Don Juan Carlos consigue unir como nunca a la reina Letizia y a doña Sofía

Doña Letizia y doña Sofía.

Doña Letizia y doña Sofía.

Los problemas del Emérito han supuesto en la Casa Real que la esposa de Felipe VI y su suegra entierren el hacha de guerra, tras años de desencuentros que han llenado portadas.

La relación entre la reina Letizia y la reina Emérita, doña Sofía, ha sido a lo largo de los últimos años una auténtica montaña rusa, con desencuentros -algunos de ellos frutos únicamente de la rumorología- que han ocupado portadas en las revistas y espacio en los programas de actualidad.

Sin duda alguna, el episodio que mejor recuerdan los españoles, porque pudieron verlo con sus propios ojos, fue lo que ocurrió hace tres años en Palma de Mallorca

Todos pudieron ver como a la salida de la Catedral de Palma, la Reina se interponía en medio de su suegra y sus hijas para que los fotógrafos no capturasen aquel momento. Se trató, sin duda, de un  embarazoso momento del que se habló en toda España y parte del mundo.

 

Y es que siempre ha habido rumores que han asegurado que Doña Sofía no era partidaria de que su hijo se casara con una mujer divorciada, periodista y de ideologías políticas contrarias a la Monarquía... al menos, esto es lo siempre ha llevado Doña Letizia en la sombra.

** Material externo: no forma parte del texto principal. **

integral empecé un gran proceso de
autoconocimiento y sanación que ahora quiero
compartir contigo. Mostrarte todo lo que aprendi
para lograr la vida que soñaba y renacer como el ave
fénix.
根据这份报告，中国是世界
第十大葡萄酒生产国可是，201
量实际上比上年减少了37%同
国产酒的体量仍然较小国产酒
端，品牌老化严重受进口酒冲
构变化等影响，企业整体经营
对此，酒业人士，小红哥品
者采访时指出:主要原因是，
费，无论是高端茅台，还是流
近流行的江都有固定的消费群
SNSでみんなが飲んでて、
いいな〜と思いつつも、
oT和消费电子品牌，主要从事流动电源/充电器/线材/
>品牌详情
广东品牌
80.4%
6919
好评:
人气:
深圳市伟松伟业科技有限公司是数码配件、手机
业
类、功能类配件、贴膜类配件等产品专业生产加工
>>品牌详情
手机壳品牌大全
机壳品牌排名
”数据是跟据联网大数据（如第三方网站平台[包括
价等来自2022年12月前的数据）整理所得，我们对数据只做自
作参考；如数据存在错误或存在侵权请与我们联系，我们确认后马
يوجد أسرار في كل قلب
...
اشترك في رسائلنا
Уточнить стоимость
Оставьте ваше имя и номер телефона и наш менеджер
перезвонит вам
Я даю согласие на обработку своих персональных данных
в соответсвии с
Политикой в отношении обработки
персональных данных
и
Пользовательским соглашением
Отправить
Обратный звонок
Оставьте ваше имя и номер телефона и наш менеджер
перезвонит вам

Parece que este año han arrimado posturas y si en algo han estado de acuerdo las dos mujeres más influyentes de Casa Real es en la negativa de permitir que Don Juan Carlos I acabe con la Monarquía española. Consiguió que el pueblo español saliera de la dictadura implantando la democracia, pero sus tejemanejes le han llevado a lo peor. Al declive más inmediato.

Y es que Doña Sofía y la Reina Letizia, a pesar de no gozar de una muy buena relación saben lo complicado que es mantener una buena imagen en Casa Real y sobre todo, conseguir el respeto del pueblo español. Por eso, ambas han estado luchando durante todo el año para mostrar su mejor cara y demostrar que todavía quedan personas con responsabilidad y fundamentos en esa Casa Real que poco a poco se desmorona.

Una situación que nunca nos imaginaríamos, pero que las dos saben que lo mejor que puede ocurrir es que ambas sigan adelante con el lavado de imagen que están llevando a cabo. Y es que la emérita ha tenido que tragarse sus palabras porque Doña Letizia ha demostrado ser lo que nunca jamás pensaron que sería: uno de los pilares fundamentales de la Corona.